I'm currently evaluating Event Sourcing and CQRS for an implementation of a new business requirement at my day job. While I can't really speak about the actual business problem, I can give a few reasons for why we think that Event Sourcing might be a good fit:
- great auditing capabilities based on the history of events
- "travelling back in time" to recreate a previous state of an aggregate (e.g. for debugging purposes)
- the ability to create new projections that take the full history into account
Since I can't go into detail about the exact domain we're in, I will describe my problem using the domain described in this Kata dealing with quiz games.
I think I got the general idea of Event Sourcing and how CQRS links to it. However, all examples I can find use domains with clear separations between aggregates as well as between different instances of the same aggregate (in the Kata mentioned above, quizzes and games have a clear relationship. There's no interdependence between different quizzes or different games).
The problem
In my case I have the problem that it must be possible to merge different instances of the same aggregate (in our sample domain this could mean that it must be possible to merge different quizzes together into one quiz) as well as undoing this merge later on (reconstructing the two original quizzes from the merged one).

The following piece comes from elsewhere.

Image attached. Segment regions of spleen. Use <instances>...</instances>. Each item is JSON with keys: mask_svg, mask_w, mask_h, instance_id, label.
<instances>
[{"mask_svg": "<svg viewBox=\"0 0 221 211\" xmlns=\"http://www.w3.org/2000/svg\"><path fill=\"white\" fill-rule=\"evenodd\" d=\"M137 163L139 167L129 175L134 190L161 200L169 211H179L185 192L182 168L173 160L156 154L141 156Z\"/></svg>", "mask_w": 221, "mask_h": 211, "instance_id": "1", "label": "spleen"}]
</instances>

This constraint adds quite some complexity when it comes to constructing the current state of an aggregate, because it's necessary to read the whole event stream from the beginning to be sure that all relevant events are taken into consideration. It's not possible to partition the event stream in a useful way because it's impossible to tell which aggregates will be merged later in the future. It might even be a problem when the event stream gets partitioned, because the temporal order of related events gets lost.
From what I understand, partitioning the event stream allows for a fast provision of the events that are necessary to build up the current state of an aggregate. For instance, if I want to know the current state of the quiz with ID 124ecf
, I technically could filter the event streams to just have the events for this exact ID which would drastically reduce the number of events. If this is not possible, like in my case, reading the event stream ad hoc to recreate the state of an aggregate will become very slow and impractical over time.
The solution I came up with so far
The only solution for this problem that seems to be possible to me is to work with rolling snapshots for all necessary projections. The snapshots would update themselves continuously, building up a state optimized for their specific use case (processing commands, answering queries etc.).
I'm skeptical about this idea, because it requires quite some effort. Most of the implementations of typical applications don't require rolling snapshots for most use cases because building up the desired state from the event stream is fast enough. This simplicity is lost in my case.
The question
My question could be split up in several parts:
- Is it a good idea to use Event Sourcing for domains like these where it's not possible to draw clear boundaries between different instances of the same aggregate?
- Does it make sense to heavily rely on using rolling snapshots to get the desired performance?
- Is there another way other than rolling snapshots to implement this?
- I can't think of a way for partitioning the event stream. Am I missing something? Are there some techniques that allow partitioning/sharding under the given circumstances?